ISO/IEC 15408, released in 1999, is the first international information technology security evaluation criteria standard, defining Common Criteria (CC) used to evaluate security properties of information technology (IT) products and systems, such as operating systems, computer networks, distributed systems, applications and other hardware, firmware and software.

These requirements apply to both security functions of IT products and systems, and assurance measures used during security evaluation and validation. The CC can also be used as a guide by IT consumers, developers and evaluators in developing or procuring products or systems with IT security functions.

During a security evaluation or validation, an IT product or system is known as a Target of Evaluation (TOE). A set of security requirements and specifications used to evaluate or validate a TOE is a developer Security Target (ST). An implementation-independent set of security requirements for a category of TOEs that meet specific consumer needs is a user Protection Profile (PP). Evaluation and validation is an assessment of a PP, ST or TOE against CC security requirements.

The ISO/IEC 15408 CC is implemented in the U.S. by the National Information Assurance Partnership (NIAP) Common Criteria Evaluation and Validation Scheme (CCEVS), which sets standards; monitors the quality of evaluations; and assures that the Common Evaluation Methodology (CEM), which addresses evaluation methodology and procedures, is used consistently across government-accredited, product testing and evaluation facilities.

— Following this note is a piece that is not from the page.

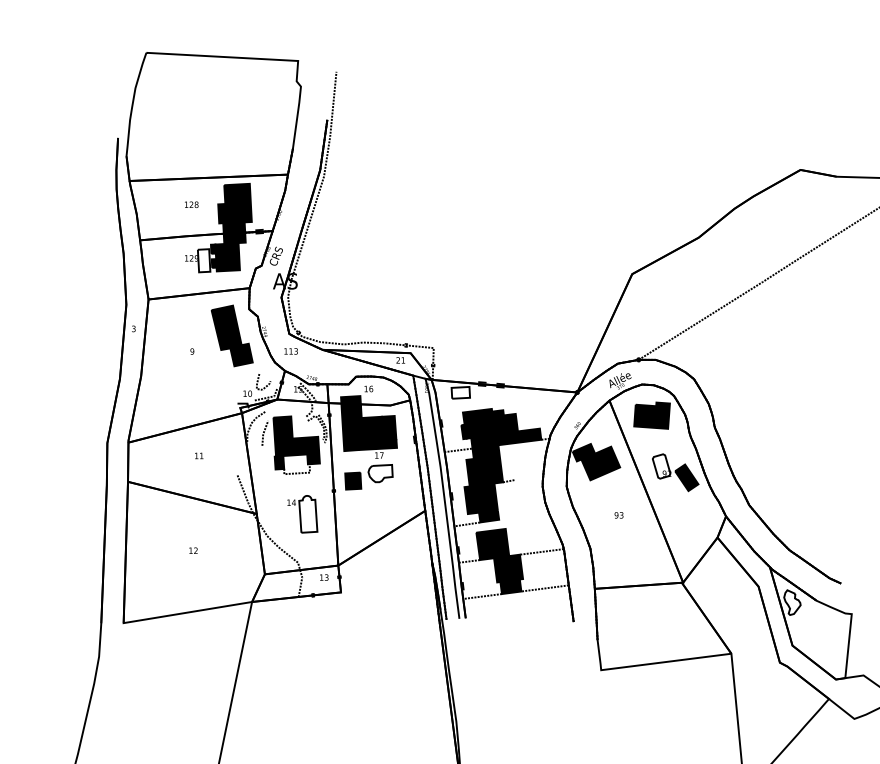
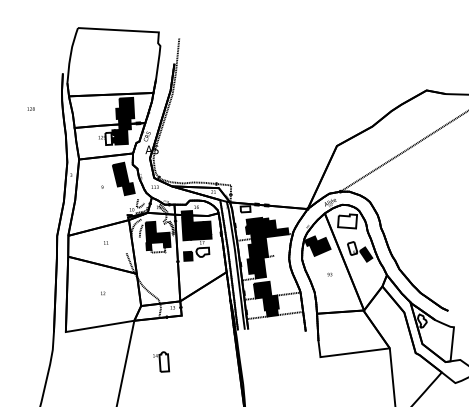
text: (190, 203) -> (30, 108), moved
fill: (651, 415) -> (347, 221), removed
part: (303, 513) -> (161, 361), moved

Information technology security evaluations are conducted by Common Criteria Testing Laboratories (CCTLs), commercial testing laboratories accredited by National Voluntary Laboratory Accreditation Program (NVLAP), approved by the NIAP Validation Body and placed on the NIAP Approved Laboratories List

Supply Chain Management

Supply Chain Management recognizes that competition is now across supply chains, not individual companies. A supply chain is the network of companies linked together in supplier to customer relationships across a product life cycle from raw material to final consumption. Supply Chain Management integrates every aspect of product development and design, producing competitive advantages throughout the product life cycle.

Supply Chain Management optimizes and synchronizes material, process, information and cash flow from raw material to final consumption, while driving out excess inventory and unnecessary costs. The right product gets delivered to the right place, at the right time and at the right price.

Any organization in the supply chain network can initiate a supply chain program and realize benefits. However, the closer a company is to the final customer, the better it is positioned to lead a Supply Chain Management program.

Six Sigma

Six Sigma is a statistically oriented approach to process improvement, designed to reach a quality level of less than 3.4 Defects Per Million Opportunities (DPMO) for Critical-To-Quality (CTQ) characteristics in a manufacturing or service process.

Achieving this Six Sigma level reduces the cost of defects from 20-30 percent to 1 percent of revenues. There is a reduced need for testing and inspection, costs go down, cycle time decreases and customer satisfaction goes up as companies are able to deliver the highest quality product, on time and at the right price.

Six Sigma uses a variety of tools, including Statistical Process Control (SPC), Total Quality Management (TQM) and Design of Experiments (DOE). It can be coordinated with other major initiatives and systems, such as new product development, Materials Requirement Planning (MRP) and Just-In-Time (JIT) Inventory Control.